Perdu dans les Pyrénées, le Relais de l’Infante se dresse en ruine, porteur d’une histoire intense qui témoigne d’une période jadis prestigieuse.
Construit en 1844, le Relais de l’Infante repose au fond d’une gorge, emplacement qui s’explique par sa fonction d’origine : un établissement thermal alimenté par 4 sources d’eau chaude sulfurées. Les vestiges des nombreux canaux et de la piscine principale en témoignent encore aujourd’hui. En effet, les eaux de la région sont réputées pour leurs bienfaits, ce qui a favorisé l’implantation de plusieurs établissements thermaux dans la zone.

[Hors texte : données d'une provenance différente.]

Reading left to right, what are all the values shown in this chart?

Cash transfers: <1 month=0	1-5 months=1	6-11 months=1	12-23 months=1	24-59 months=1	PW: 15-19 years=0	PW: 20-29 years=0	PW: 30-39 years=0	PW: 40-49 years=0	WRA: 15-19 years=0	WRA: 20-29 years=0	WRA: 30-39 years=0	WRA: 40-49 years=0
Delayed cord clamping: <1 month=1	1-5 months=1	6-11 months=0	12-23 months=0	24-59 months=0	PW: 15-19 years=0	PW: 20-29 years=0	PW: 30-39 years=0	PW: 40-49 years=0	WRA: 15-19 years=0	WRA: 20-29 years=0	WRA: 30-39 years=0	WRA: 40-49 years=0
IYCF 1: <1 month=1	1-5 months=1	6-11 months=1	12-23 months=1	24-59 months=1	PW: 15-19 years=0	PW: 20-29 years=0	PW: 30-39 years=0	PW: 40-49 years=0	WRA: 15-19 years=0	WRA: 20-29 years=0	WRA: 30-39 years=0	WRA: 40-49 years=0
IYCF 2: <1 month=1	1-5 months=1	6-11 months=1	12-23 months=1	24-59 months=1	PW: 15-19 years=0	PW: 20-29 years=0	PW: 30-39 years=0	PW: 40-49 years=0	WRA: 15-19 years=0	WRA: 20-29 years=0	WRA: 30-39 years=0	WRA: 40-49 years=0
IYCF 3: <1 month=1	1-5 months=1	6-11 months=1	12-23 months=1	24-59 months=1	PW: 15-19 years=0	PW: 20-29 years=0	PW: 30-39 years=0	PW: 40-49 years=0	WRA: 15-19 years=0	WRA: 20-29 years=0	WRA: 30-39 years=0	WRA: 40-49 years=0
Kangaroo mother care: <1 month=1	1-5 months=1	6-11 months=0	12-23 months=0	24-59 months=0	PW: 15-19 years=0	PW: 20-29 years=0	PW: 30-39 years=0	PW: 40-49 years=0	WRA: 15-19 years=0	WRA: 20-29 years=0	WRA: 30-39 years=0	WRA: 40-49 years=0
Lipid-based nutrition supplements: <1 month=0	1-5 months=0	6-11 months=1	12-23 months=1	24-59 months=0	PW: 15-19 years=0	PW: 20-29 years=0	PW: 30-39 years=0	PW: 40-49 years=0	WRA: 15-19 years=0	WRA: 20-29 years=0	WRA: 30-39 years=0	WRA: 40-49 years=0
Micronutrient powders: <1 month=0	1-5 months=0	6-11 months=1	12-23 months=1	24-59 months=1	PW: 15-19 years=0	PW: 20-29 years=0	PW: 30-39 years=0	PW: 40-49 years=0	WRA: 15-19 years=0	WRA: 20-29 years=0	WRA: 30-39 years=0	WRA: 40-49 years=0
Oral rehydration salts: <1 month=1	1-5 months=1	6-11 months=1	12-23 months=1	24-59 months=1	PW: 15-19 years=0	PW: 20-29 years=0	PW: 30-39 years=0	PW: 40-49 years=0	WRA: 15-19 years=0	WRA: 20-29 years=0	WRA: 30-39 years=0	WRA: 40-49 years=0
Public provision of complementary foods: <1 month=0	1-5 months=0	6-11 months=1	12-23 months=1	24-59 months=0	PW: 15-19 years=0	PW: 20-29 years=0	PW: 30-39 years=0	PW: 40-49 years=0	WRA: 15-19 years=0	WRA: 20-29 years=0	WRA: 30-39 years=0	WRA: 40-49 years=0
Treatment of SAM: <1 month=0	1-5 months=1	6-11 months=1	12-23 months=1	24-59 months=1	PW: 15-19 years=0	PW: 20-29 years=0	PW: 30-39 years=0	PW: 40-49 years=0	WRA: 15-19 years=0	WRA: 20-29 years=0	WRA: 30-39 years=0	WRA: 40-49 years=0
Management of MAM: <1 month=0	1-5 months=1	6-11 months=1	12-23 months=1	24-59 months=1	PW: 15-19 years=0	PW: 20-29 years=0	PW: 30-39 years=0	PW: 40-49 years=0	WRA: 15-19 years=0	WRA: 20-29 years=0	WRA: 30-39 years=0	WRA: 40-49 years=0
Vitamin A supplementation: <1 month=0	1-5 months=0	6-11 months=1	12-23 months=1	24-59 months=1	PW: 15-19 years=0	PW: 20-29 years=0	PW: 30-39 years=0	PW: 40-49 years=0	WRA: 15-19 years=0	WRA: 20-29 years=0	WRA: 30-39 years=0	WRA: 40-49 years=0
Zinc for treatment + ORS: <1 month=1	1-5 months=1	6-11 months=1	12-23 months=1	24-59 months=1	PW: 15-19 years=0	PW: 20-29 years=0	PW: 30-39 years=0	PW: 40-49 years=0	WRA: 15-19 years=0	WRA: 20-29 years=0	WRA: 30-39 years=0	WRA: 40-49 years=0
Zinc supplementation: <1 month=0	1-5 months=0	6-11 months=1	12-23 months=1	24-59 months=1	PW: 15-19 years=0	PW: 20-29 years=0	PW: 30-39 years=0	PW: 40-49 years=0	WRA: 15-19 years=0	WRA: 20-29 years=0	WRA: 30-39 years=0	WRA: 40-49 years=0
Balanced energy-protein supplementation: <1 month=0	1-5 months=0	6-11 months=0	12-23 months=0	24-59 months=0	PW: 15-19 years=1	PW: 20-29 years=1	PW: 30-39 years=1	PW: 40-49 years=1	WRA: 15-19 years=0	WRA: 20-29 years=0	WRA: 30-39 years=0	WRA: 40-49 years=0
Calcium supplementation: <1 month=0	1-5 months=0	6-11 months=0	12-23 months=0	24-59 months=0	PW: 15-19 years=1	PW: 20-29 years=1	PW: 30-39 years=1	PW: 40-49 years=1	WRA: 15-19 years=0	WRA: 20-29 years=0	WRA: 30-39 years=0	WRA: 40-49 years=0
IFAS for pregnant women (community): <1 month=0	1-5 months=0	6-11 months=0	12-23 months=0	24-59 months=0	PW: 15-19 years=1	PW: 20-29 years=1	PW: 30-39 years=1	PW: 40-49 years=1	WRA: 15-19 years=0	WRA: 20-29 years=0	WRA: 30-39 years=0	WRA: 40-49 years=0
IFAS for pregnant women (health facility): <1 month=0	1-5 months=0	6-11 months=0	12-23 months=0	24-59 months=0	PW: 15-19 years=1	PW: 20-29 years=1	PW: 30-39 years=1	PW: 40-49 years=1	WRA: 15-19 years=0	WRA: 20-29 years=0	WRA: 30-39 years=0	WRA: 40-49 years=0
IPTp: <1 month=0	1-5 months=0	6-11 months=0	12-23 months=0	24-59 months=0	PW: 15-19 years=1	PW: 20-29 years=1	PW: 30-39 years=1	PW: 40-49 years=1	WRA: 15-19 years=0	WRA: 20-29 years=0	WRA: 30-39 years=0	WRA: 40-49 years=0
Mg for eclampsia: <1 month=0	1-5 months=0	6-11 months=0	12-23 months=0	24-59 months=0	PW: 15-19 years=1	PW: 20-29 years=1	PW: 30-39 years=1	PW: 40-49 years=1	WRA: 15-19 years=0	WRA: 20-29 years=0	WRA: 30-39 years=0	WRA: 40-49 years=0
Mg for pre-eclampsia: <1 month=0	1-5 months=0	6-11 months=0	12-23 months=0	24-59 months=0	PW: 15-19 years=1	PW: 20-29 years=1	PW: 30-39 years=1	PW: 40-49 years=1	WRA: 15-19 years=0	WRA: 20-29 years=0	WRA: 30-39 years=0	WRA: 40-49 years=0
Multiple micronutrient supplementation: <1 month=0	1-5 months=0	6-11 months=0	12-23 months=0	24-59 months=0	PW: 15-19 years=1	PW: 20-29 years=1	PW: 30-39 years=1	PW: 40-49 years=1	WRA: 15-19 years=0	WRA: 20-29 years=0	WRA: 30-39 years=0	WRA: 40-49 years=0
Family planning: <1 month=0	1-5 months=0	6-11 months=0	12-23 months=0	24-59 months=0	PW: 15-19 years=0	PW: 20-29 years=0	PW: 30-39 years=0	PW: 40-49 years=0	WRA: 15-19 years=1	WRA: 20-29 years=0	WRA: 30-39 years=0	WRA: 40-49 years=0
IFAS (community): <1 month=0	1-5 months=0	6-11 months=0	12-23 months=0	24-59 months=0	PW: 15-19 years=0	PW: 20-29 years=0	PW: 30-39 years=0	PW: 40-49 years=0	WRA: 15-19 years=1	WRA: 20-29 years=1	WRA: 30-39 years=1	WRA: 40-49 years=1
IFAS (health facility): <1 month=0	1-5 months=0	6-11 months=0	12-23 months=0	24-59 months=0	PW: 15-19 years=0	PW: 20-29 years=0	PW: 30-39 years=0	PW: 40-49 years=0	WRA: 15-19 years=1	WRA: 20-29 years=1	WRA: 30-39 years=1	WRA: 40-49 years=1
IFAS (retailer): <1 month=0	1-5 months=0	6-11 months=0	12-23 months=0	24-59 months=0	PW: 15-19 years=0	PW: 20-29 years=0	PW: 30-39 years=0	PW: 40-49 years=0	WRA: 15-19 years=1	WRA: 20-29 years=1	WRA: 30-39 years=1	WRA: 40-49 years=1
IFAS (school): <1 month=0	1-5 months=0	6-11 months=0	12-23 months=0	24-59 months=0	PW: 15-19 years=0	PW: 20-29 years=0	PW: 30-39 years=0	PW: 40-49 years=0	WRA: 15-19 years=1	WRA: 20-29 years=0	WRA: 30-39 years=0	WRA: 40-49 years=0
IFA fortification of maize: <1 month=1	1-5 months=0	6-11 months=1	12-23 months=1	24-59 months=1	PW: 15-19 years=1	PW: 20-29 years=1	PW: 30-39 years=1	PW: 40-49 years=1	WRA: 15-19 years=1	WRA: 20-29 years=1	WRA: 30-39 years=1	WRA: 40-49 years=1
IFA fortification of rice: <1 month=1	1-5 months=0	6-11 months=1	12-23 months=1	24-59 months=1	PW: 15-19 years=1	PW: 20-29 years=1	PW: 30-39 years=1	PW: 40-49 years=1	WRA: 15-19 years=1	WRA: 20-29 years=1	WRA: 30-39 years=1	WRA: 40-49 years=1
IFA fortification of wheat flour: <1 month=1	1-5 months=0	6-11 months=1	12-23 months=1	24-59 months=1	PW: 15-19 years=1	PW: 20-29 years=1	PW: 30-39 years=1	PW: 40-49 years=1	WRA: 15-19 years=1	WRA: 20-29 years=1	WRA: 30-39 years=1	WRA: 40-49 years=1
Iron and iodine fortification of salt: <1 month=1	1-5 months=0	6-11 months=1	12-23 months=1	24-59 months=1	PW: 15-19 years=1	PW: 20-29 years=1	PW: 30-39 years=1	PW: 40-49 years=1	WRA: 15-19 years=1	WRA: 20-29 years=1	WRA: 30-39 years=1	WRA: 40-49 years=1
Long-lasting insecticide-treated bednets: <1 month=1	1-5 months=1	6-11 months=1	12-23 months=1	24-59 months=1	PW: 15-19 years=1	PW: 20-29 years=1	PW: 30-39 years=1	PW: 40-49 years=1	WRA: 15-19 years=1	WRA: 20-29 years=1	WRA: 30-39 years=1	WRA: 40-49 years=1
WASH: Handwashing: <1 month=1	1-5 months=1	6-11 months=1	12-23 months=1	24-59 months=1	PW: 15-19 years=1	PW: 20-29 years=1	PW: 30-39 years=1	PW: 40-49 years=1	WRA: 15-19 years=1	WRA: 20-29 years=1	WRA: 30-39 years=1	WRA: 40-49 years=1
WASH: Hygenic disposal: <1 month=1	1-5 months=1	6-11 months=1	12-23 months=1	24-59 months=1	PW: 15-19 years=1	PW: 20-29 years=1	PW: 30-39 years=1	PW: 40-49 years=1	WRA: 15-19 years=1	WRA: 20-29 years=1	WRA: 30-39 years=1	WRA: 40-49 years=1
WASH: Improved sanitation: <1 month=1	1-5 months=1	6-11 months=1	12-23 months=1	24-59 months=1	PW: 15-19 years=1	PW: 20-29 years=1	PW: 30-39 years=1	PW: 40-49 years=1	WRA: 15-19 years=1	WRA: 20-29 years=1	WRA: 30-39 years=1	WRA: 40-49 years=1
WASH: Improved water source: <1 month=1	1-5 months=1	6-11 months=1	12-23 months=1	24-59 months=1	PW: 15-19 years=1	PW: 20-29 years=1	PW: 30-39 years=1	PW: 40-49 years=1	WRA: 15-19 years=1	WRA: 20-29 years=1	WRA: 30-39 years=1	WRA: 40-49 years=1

En 1876, des inondations d’une violence rare, causées par la crue de la Têt, emportèrent tout sur leur passage. Le lieu dut être entièrement reconstruit, mais il ferma finalement ses portes en 1929.
En 1941, un banquier Perpignanais décida de racheter ce lieu pour le transformer en auberge restaurant Gastronomique. Plus tard, en 1978, une nouvelle transformation vit l’ajout d’un hôtel, et c’est à cette période que le lieu prit le nom de “Relais de l’Infante”.
L’hôtel va abriter les amours clandestins d’une clientèle bourgeoise Perpignanaise. En 1984 le relais est cambriolé, le propriétaire annonce donc piéger la maison. Sûrement suite à cette annonce, les malfaiteurs reviennent et incendient les lieux, qui sont depuis restés abandonnés…
Le Relais de l’Infante vu de nos jours (2023)

En descendant l’ancienne petite route à flanc de falaise, désormais réduite à un simple sentier, nous apercevons les ruines du toit calciné. Au terme de cette route se trouve une esplanade construite au-dessus du vide, qui devait jadis servir de parking.

L’entrée est en partie effondrée mais surtout recouverte de végétation, qui a repris ses droits depuis 1984.


En avançant dans l’exploration, nous arrivons au niveau du bassin principal. Cela nous offre une vue sur l’ensemble des restes de la façade du relais, désormais recouverte par le lierre. Les grapheurs, notamment Espagnols, ont pris possession du lieu pour y faire leur fresques. Certaines sont certes originales (il faut malgré tout le reconnaitre…),pour d’autres en revanche…nous nous passerons de commentaires !


Une fois à l’intérieur, nous apercevons les dégâts fait par l’incendie. Plus de planchés, plus de cloisons, juste les 4 façades restent debout. En nous penchant par une fenêtre qui surplombe le fleuve « Têt » n’étant alors qu’un simple torrent, mais pouvant rentrer en crue les jours d’orage.